**Work to be completed**
Find each line below that contains the word "when" and copy those lines out.

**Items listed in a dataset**
──────────────────────────────
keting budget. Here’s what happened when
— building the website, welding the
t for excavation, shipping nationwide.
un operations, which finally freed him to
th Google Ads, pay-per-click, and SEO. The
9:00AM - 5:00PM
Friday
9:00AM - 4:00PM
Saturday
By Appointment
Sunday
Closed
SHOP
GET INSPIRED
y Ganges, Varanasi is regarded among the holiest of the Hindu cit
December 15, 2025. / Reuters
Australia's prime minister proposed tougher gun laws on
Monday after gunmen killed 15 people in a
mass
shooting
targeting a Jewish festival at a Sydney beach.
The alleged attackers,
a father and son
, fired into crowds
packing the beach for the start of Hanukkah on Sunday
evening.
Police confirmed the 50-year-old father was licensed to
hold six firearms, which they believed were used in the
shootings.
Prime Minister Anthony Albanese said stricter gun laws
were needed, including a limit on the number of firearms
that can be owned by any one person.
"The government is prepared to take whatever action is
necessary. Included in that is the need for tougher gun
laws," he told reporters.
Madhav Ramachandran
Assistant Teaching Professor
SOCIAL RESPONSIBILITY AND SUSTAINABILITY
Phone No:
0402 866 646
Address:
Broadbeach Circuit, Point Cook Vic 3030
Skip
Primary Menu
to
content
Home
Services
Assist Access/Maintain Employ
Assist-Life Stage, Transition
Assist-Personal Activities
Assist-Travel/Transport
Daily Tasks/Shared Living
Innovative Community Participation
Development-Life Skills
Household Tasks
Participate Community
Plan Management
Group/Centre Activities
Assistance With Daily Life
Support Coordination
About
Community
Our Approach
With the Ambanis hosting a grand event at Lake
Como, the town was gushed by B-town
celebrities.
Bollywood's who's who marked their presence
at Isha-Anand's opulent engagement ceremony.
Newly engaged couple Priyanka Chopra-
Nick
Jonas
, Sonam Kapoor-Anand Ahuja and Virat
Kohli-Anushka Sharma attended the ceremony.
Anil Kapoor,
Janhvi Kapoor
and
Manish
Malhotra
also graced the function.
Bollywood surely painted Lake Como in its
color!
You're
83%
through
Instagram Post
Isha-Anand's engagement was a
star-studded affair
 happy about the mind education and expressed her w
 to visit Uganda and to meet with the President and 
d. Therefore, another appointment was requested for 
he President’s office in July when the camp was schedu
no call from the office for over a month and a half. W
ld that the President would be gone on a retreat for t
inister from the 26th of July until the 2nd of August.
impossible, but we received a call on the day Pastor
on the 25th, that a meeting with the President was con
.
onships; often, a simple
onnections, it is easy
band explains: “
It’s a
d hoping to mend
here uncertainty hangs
──────────────────────────────
**Response for this exercise**
keting budget. Here’s what happened when
he President’s office in July when the camp was schedu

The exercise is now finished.